As the European Union continues to reshape its cybersecurity regulatory landscape, product vendors face a growing need for clarity, alignment, and practical guidance. Corsec is pleased to announce our attendance at the 7th International Conference on the EU Cyber Security and Resilience Acts, taking place March 24–26 in Brussels.
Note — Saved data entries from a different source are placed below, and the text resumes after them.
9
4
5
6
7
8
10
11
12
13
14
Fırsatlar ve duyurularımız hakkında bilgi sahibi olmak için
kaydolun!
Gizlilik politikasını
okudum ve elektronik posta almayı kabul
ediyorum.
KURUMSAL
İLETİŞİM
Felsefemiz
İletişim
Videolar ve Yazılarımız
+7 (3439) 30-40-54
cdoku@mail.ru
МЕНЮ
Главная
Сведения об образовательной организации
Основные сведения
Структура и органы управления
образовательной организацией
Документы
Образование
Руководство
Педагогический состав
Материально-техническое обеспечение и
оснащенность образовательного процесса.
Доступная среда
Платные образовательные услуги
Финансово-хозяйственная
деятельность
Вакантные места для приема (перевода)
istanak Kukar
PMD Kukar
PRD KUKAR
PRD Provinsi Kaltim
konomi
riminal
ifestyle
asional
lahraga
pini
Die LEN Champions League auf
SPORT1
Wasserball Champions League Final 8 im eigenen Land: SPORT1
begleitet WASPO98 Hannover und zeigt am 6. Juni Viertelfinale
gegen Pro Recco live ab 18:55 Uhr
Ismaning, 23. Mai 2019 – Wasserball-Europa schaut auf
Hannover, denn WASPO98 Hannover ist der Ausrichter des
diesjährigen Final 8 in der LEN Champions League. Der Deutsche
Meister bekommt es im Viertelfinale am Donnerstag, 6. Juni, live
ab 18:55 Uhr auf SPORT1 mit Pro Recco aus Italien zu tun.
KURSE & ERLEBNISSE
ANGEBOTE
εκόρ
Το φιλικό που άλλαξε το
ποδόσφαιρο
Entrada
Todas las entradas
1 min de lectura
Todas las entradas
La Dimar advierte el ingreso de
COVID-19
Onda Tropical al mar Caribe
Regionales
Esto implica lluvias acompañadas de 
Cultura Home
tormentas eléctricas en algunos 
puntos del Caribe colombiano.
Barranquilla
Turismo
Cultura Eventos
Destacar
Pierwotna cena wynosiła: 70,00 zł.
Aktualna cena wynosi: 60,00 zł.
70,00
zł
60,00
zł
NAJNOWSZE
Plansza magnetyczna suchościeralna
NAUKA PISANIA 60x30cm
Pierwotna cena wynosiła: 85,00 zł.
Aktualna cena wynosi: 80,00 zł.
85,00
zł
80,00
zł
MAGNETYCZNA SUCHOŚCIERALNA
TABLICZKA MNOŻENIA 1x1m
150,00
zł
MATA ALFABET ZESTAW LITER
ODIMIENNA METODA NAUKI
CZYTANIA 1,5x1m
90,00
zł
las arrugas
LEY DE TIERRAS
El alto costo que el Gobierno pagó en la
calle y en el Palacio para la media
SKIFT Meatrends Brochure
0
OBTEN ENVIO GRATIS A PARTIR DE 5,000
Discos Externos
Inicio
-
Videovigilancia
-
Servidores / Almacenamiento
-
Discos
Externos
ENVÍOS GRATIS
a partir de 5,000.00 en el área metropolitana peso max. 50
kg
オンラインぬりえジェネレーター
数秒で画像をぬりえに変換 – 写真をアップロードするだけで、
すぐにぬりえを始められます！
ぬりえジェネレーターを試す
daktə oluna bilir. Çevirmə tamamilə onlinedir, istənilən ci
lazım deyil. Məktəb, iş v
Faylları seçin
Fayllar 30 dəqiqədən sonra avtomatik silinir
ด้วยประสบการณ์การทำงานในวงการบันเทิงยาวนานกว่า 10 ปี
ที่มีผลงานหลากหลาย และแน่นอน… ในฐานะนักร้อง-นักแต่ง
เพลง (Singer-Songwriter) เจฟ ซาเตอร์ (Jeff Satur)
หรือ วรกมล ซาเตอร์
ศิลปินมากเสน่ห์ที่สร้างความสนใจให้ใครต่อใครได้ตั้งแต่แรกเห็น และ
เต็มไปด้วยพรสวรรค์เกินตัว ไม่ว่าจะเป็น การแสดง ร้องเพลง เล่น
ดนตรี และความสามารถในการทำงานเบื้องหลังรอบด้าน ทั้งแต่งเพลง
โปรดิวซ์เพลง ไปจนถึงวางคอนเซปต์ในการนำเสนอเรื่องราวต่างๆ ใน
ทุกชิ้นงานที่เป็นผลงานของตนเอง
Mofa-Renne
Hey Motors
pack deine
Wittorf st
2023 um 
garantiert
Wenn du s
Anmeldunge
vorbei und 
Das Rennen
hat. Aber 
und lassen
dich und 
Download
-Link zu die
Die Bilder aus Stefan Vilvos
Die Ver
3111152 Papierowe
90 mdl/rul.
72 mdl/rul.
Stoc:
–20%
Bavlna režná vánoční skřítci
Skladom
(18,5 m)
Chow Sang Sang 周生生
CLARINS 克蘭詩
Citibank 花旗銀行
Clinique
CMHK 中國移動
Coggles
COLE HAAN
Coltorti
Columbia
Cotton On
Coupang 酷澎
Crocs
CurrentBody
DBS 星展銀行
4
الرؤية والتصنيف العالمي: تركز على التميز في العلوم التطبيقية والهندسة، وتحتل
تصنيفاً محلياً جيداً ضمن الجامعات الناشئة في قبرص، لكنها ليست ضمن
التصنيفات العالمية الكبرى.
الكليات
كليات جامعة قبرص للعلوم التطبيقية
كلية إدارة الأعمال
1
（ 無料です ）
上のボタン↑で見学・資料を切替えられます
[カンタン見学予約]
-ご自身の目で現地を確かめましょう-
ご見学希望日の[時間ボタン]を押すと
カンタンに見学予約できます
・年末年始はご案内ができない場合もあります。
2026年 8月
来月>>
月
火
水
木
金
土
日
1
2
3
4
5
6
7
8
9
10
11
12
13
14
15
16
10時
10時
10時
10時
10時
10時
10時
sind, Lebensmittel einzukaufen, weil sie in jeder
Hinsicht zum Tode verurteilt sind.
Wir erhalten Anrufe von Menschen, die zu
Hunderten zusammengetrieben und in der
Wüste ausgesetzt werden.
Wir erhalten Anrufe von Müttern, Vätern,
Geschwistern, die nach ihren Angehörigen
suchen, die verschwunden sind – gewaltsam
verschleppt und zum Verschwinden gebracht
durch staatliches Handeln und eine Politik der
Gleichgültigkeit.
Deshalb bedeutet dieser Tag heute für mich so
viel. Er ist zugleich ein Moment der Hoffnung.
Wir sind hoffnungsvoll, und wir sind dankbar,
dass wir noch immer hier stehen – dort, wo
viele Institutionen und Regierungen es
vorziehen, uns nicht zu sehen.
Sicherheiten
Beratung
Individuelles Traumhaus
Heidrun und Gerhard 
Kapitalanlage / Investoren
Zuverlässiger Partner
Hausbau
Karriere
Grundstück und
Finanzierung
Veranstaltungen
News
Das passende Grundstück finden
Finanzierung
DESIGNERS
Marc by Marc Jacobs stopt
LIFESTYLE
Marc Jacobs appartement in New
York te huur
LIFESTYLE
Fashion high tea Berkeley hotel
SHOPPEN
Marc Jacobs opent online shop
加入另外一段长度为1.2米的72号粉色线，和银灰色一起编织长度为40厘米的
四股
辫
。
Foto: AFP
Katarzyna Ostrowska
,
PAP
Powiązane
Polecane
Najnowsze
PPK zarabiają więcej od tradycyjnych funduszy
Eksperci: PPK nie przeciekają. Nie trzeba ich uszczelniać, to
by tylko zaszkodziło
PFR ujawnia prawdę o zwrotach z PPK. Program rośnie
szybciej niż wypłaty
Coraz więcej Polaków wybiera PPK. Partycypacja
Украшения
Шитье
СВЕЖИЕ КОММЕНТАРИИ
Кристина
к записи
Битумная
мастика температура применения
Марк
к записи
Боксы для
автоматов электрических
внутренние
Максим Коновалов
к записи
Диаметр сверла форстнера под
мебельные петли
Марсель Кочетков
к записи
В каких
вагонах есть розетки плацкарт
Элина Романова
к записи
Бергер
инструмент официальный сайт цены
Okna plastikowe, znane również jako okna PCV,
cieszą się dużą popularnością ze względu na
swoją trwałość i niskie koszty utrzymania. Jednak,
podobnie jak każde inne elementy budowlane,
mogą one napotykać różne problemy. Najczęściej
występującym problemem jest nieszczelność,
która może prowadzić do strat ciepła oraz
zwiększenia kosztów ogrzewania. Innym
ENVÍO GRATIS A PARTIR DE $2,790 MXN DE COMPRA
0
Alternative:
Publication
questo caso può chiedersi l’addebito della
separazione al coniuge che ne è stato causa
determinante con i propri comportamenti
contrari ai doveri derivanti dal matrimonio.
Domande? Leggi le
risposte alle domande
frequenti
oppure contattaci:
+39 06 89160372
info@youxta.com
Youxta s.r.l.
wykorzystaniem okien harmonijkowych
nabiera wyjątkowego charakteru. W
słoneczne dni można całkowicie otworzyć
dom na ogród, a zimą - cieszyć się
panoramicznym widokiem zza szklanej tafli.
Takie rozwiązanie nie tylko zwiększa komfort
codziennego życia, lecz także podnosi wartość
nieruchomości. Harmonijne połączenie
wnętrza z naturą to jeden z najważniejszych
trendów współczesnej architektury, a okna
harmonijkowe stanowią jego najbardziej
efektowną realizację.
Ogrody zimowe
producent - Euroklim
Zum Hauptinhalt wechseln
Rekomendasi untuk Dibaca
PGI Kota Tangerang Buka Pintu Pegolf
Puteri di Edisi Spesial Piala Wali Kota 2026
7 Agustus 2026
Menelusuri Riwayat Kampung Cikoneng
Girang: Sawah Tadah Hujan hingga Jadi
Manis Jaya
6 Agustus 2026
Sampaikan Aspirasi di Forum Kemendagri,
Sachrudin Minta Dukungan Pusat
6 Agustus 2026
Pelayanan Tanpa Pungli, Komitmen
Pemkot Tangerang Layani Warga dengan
Key Tracks & Sessions Corsec Will Be Following

Throughout the conference, Corsec will be actively engaging across several tracks that are particularly relevant to manufacturers:

• The EU Cybersecurity Agenda 2025–2029: What It Means for Industry
  This track provides a strategic view of the Commission’s priorities for the next legislative cycle, including CRA implementation, NIS 2 enforcement, and the future direction of certification schemes. For vendors, these discussions shape long‑term product and compliance planning.
• From Regulation to Reality: How the EC Is Supporting CRA Implementation Across Europe
  Sessions focused on how the European Commission is supporting harmonized CRA adoption offer insight into what “compliance” will look like in practice—and where flexibility or risk remains for manufacturers preparing today.
• Certification in Practice: From EUCC to CRA Conformity
  These discussions explore how EUCC, EUCS, and other schemes relate to CRA obligations. Understanding this mapping is essential for vendors deciding where certification adds value versus where it introduces unnecessary cost or duplication.
• Designing for Lifecycle Security and Post‑Market Responsibility
  CRA Articles addressing vulnerability reporting, patch delivery, and supply‑chain assurance are a major shift for many organizations. This track highlights what continuous compliance means beyond initial market entry.
• Panel Discussion: AI Act Cybersecurity—Real-World Risks, Requirements, and What Comes Next
  “The EU’s AI Act introduces sweeping new cybersecurity expectations—along with plenty of uncertainty. In this panel discussion, experts will break down how the rules reshape AI deployment, what “compliance” actually requires in practice, and where the biggest technical and organizational challenges lie. Panelists will provide a clear view of the security measures regulators expect, how to implement them without blowing up existing workflows, and what these obligations mean for your company’s risk landscape.”
• The Cost of Compliance: New Realities for Testing, Assessment, and Post-Market Obligations
  As assessment, testing, and post‑market obligations expand, vendors must budget realistically for long‑term compliance. This track addresses the emerging cost structures and tradeoffs organizations will face.
• What Market Surveillance Authorities Expect from Manufacturers under the CRA
  “What manufacturers need to provide under the CRA, information and supporting evidence to enable verification of compliance and assurance of requirements.”
• Too Much Already, Supply Chain Security? A Sensible Approach to Rating True Potential Vulnerabilities Is Needed
  “Threat modeling and product-context analysis to cut through the ~140 daily EUVD CVE filings and distinguish real, exploitable vulnerabilities from inflated worst-case assessments.”
• Vulnerability Management in Consumer IoT: Why No IoT Manufacturer Is Ready for CRA Vulnerability Management (And How to Fix It)
  With increasing scrutiny from Market Surveillance Authorities, manufacturers must be prepared to demonstrate not only secure design, but effective vulnerability monitoring, reporting, and remediation over time.
• Panel Discussion: Navigating Fragmented Global Cyber Regulations
  With overlapping global frameworks—from CRA and EUCC to international standards—this panel addresses whether meaningful harmonization is achievable and what manufacturers can do in the meantime.